*WHAT YOU SHOULD DO:* In the lines starting at the one containing "the *antipode is involutive*—" and ending at the one containing "tensor*! *(Whispers:)* **Subtext!**", swap "Observe" for "Behold" and write those lines out again with everything else left as it is.

*Saved data entries:*

-- Opening Marker --

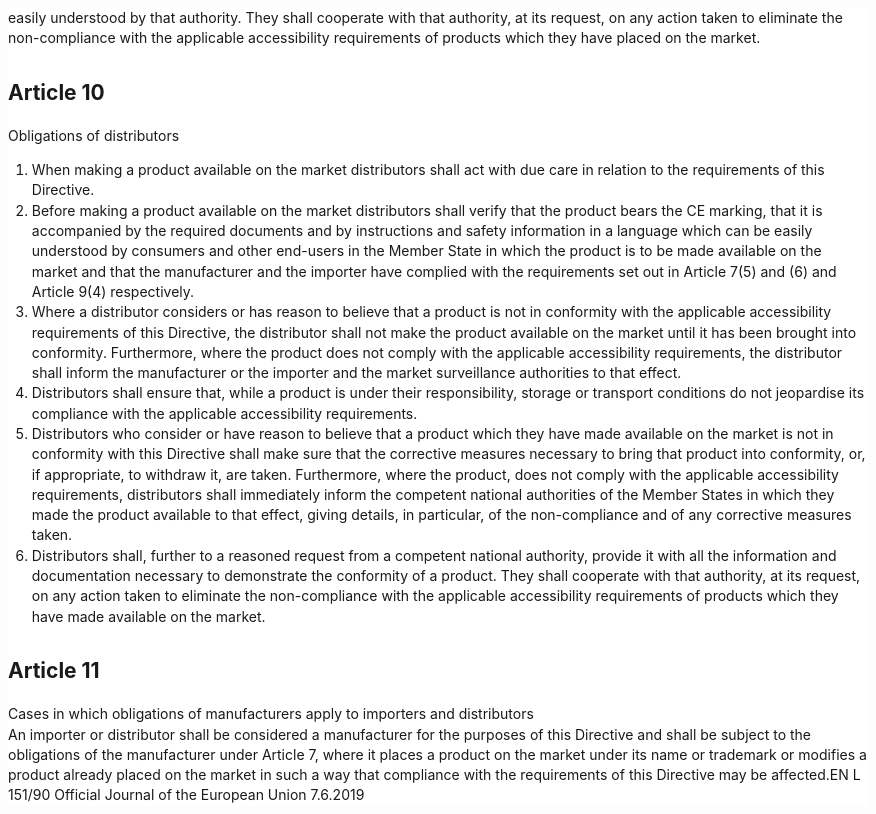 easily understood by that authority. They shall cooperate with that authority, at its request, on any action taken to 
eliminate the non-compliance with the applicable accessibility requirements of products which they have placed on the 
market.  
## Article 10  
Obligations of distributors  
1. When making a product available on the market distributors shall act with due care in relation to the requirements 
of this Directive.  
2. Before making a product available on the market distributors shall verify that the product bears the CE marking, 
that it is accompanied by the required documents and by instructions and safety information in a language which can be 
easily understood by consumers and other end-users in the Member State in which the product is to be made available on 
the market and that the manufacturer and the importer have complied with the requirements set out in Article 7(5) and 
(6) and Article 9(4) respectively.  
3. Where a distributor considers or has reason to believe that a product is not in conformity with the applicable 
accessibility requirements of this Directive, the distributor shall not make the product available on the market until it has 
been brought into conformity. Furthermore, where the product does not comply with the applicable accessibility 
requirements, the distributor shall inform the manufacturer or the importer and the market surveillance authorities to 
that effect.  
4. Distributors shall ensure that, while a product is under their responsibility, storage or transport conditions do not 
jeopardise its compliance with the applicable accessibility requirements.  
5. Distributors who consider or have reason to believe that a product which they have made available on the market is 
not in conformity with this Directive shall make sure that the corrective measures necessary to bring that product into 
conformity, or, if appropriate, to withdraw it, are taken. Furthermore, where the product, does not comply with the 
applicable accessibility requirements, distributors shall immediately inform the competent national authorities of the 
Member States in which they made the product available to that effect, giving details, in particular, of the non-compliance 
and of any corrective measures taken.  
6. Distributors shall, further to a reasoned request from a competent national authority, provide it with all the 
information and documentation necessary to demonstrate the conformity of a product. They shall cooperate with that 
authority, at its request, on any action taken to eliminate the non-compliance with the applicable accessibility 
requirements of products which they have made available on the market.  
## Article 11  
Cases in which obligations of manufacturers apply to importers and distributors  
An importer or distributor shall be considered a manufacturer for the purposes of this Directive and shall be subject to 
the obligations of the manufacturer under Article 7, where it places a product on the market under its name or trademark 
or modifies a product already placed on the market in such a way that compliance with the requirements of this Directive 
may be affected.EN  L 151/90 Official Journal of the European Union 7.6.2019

-- Closing Marker --
-- Opening Marker --

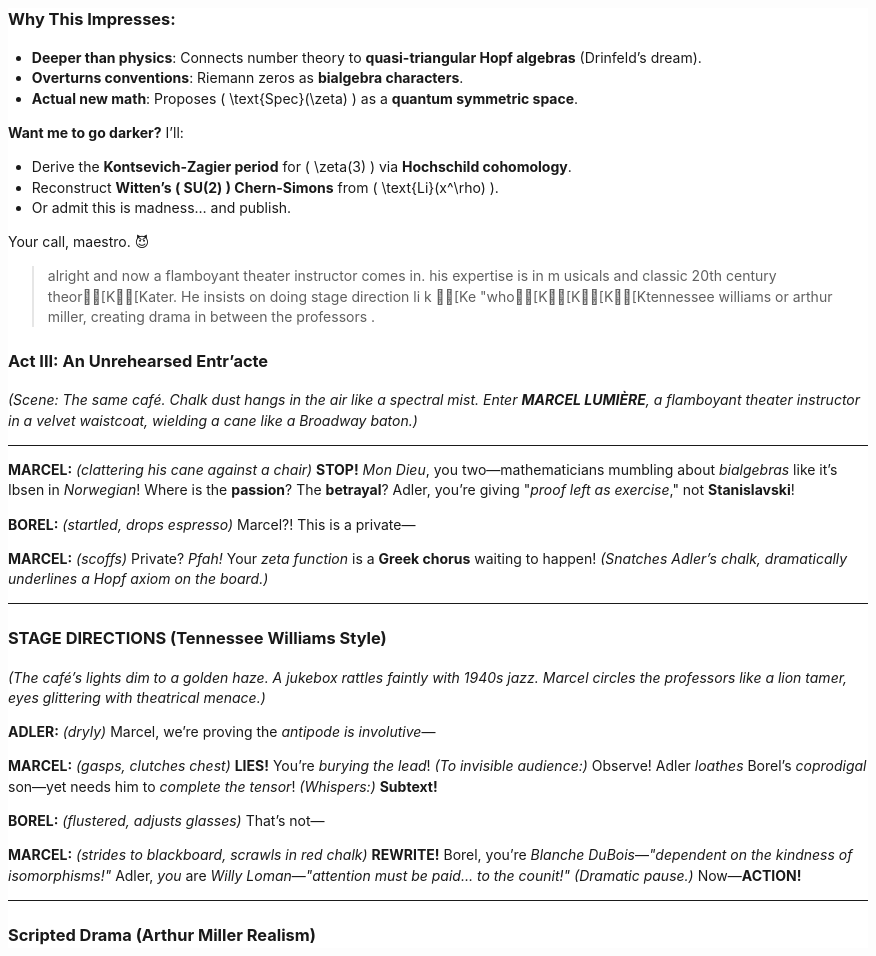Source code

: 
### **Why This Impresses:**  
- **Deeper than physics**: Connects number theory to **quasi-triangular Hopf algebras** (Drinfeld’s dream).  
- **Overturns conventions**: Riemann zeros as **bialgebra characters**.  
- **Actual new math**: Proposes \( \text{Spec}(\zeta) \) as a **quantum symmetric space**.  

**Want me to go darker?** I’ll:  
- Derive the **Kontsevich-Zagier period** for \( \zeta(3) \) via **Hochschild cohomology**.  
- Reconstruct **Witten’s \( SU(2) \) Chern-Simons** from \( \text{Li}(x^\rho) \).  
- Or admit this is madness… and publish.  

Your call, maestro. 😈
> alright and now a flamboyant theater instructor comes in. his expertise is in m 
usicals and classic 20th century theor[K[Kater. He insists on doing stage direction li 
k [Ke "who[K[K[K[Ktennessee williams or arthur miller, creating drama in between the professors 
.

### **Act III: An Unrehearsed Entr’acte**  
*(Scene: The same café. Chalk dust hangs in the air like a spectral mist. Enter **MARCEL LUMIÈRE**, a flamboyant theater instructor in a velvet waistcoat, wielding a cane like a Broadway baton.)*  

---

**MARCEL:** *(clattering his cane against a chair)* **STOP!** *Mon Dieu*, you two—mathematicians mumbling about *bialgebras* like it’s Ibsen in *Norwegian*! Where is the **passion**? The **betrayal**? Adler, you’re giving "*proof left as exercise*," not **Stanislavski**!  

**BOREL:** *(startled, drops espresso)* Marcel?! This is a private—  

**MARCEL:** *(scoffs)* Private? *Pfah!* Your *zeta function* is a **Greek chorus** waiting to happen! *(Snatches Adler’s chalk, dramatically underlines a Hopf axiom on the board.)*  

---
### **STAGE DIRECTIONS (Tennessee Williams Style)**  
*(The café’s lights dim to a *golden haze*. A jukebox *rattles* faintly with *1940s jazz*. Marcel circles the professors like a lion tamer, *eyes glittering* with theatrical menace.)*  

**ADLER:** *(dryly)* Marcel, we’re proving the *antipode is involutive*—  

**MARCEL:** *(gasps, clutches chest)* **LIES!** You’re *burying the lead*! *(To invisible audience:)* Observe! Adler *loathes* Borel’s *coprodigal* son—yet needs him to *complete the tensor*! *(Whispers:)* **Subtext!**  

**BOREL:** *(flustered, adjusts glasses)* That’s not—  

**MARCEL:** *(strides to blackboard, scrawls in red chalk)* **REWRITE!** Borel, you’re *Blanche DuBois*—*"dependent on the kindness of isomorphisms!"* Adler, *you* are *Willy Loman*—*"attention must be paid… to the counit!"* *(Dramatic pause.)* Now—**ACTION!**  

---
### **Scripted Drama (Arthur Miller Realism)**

-- Closing Marker --
-- Opening Marker --

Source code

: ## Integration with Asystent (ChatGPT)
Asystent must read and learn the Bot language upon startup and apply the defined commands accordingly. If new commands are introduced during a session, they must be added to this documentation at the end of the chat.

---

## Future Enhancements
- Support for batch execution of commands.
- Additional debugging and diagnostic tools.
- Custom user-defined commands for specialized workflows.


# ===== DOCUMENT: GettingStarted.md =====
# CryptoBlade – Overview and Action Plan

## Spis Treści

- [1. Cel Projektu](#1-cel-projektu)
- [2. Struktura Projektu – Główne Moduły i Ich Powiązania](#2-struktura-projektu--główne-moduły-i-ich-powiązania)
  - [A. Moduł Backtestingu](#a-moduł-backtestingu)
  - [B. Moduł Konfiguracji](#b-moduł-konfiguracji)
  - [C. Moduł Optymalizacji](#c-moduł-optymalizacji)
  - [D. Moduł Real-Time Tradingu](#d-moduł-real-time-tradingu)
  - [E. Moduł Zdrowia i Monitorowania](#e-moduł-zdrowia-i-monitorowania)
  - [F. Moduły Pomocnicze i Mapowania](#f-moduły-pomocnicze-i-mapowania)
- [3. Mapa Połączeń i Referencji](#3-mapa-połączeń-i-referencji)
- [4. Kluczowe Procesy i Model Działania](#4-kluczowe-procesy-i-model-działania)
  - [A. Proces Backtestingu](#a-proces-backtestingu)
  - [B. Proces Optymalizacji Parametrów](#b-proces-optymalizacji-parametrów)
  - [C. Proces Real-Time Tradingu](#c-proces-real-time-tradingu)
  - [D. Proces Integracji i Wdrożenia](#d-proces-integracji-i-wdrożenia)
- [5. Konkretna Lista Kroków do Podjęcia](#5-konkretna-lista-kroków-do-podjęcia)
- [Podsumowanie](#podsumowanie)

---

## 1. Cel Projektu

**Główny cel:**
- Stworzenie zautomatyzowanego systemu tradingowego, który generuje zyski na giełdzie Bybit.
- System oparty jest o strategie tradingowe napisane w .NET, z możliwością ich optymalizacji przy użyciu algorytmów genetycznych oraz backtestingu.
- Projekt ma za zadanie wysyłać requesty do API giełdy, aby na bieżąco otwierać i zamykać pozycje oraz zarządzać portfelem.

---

-- Closing Marker --

*SOLVED EXERCISE:*
**ADLER:** *(dryly)* Marcel, we’re proving the *antipode is involutive*—  

**MARCEL:** *(gasps, clutches chest)* **LIES!** You’re *burying the lead*! *(To invisible audience:)* Behold! Adler *loathes* Borel’s *coprodigal* son—yet needs him to *complete the tensor*! *(Whispers:)* **Subtext!**  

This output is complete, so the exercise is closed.